Цветовые маркировки активно использовали и в пропаганде. В листовке штаба воссозданного Северо-Кавказского военного округа весной 1920 г. выделялись «бандиты «желтые» – это сыны обиженных кулаков, эсеров и меньшевиков, батьки, махновцы, маслаки, антоновцы и прочие соратники и прихлебатели буржуазной контрреволюции», бандиты «черные», «белые», «коричневые»2.
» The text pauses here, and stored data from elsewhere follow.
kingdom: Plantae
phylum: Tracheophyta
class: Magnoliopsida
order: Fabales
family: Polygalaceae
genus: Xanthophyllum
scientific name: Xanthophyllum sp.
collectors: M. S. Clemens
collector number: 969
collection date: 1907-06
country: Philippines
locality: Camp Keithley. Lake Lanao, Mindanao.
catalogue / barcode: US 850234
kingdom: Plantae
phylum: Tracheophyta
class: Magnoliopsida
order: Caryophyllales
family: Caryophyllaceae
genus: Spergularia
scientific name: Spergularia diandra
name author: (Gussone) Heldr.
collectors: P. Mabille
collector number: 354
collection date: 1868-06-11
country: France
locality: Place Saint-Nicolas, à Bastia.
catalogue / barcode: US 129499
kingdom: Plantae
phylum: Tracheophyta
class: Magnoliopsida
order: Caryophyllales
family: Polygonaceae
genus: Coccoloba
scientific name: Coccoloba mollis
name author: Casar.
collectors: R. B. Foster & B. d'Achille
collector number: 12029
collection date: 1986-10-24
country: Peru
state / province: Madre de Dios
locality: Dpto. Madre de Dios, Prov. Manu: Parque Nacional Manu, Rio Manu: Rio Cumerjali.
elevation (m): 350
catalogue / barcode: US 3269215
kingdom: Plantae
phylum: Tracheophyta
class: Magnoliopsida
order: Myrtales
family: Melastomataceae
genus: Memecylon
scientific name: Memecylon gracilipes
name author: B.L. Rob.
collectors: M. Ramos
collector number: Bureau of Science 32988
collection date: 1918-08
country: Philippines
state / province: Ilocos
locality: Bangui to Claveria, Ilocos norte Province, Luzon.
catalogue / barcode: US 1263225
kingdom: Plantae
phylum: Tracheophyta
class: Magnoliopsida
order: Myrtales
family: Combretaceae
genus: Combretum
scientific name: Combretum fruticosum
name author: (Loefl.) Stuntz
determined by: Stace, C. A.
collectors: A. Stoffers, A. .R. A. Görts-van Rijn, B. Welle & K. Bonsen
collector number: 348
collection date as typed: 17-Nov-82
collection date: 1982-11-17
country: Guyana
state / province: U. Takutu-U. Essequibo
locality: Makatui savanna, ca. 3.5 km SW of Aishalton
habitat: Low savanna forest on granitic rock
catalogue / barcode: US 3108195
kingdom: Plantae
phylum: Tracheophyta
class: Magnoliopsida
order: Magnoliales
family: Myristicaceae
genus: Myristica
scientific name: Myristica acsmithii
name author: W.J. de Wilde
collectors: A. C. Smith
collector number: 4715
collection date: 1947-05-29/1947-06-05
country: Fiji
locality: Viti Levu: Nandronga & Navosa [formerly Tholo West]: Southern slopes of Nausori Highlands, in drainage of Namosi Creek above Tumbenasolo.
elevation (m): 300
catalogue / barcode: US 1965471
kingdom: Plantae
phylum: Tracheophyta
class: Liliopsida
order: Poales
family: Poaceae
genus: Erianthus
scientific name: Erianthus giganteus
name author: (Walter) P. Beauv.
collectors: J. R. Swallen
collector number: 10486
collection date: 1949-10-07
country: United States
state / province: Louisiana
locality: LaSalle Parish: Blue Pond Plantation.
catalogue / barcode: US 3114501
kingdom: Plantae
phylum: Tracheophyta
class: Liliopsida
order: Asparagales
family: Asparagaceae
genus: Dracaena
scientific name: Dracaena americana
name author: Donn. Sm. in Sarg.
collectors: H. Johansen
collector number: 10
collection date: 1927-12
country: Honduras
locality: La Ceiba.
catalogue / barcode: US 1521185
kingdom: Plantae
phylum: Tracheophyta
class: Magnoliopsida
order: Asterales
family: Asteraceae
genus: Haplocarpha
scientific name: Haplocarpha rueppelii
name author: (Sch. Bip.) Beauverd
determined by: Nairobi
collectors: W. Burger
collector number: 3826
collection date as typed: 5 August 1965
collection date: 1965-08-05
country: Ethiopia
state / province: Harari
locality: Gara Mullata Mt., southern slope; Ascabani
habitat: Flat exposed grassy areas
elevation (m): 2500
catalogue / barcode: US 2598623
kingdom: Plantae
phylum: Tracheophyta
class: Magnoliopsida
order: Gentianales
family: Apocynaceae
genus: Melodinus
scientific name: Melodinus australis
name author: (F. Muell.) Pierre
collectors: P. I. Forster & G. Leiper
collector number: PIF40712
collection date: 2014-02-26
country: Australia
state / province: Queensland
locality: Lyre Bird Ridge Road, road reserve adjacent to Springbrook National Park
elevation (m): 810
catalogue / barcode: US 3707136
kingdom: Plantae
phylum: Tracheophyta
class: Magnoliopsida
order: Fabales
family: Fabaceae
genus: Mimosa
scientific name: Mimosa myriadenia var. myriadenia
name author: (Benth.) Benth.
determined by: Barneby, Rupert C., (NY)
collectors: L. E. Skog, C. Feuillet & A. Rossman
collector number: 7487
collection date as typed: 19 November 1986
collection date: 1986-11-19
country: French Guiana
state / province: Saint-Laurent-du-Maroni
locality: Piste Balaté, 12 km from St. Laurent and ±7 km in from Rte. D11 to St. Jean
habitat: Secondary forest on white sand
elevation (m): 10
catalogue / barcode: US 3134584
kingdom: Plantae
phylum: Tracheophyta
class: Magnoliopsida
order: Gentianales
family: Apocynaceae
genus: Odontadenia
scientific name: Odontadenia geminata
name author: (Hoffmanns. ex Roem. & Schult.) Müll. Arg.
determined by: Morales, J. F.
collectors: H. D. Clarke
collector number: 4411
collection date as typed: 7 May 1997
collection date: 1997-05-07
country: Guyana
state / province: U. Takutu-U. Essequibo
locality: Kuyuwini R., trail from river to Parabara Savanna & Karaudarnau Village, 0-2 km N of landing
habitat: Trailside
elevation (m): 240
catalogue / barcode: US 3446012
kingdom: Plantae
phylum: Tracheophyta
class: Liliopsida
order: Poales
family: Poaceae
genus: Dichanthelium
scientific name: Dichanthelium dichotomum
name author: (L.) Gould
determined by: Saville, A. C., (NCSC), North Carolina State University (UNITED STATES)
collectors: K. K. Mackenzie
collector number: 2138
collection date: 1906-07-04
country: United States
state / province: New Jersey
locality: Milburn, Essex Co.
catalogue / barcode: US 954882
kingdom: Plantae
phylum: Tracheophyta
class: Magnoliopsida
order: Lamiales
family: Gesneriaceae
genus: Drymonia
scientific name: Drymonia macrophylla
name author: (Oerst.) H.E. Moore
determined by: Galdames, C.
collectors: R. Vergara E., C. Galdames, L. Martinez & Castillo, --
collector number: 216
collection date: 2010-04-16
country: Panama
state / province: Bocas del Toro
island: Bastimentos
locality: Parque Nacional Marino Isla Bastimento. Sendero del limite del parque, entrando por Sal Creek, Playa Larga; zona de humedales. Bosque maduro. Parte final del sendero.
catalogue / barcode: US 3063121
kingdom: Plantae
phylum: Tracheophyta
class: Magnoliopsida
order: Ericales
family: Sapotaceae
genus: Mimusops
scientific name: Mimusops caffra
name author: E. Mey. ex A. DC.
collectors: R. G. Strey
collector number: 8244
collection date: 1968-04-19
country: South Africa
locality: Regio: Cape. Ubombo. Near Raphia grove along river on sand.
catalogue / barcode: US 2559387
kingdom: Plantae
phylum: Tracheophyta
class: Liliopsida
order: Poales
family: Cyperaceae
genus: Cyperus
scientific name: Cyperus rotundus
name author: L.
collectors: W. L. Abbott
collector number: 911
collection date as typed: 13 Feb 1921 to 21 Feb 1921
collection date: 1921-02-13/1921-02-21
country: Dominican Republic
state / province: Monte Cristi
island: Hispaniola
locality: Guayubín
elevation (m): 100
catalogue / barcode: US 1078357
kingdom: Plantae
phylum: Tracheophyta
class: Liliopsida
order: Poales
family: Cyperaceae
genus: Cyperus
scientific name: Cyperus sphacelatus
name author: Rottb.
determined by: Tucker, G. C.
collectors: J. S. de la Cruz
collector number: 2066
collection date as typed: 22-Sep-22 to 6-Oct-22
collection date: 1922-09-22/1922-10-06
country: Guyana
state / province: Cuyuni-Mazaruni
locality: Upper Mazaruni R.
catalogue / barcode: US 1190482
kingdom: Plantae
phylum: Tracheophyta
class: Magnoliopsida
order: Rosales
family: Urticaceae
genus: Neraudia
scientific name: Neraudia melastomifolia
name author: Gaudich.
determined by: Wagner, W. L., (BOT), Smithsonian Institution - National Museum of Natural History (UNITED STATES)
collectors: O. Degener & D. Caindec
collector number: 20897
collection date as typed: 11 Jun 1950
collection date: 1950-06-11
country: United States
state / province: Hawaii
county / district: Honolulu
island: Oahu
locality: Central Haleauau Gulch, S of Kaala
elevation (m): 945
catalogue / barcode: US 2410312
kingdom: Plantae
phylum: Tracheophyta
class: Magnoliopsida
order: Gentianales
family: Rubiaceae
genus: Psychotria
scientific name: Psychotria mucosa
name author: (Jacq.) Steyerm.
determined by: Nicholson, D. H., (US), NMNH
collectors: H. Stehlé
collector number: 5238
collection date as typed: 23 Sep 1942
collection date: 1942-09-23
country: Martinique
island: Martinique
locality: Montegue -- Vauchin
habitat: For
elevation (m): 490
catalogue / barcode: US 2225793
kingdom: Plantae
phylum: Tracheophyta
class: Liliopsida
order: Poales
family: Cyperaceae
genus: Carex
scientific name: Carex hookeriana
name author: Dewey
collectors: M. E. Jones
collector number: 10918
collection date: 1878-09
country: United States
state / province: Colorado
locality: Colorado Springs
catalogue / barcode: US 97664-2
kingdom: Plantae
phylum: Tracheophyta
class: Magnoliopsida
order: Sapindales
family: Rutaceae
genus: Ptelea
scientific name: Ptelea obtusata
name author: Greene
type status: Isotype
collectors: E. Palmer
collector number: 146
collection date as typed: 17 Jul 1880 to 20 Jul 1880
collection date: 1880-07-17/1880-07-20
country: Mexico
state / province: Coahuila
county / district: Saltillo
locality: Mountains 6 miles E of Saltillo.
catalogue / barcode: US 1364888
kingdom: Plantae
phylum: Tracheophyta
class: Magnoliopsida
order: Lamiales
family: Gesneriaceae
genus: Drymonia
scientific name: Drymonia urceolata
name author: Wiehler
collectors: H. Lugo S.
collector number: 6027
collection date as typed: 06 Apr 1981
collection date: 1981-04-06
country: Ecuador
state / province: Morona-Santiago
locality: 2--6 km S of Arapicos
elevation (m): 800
Однако наиболее известным третьим цветом в Гражданской войне остался зеленый. Зеленые стали весомой силой на некоторых этапах Гражданской войны. В зависимости от склонности конкретных зеленых формирований поддержать ту или иную «официальную» сторону появлялись бело-зеленые или красно-зеленые. Хотя эти обозначения могли фиксировать лишь временную, сиюминутную тактическую линию или же поведение, продиктованное обстоятельствами, а не четкую политическую позицию.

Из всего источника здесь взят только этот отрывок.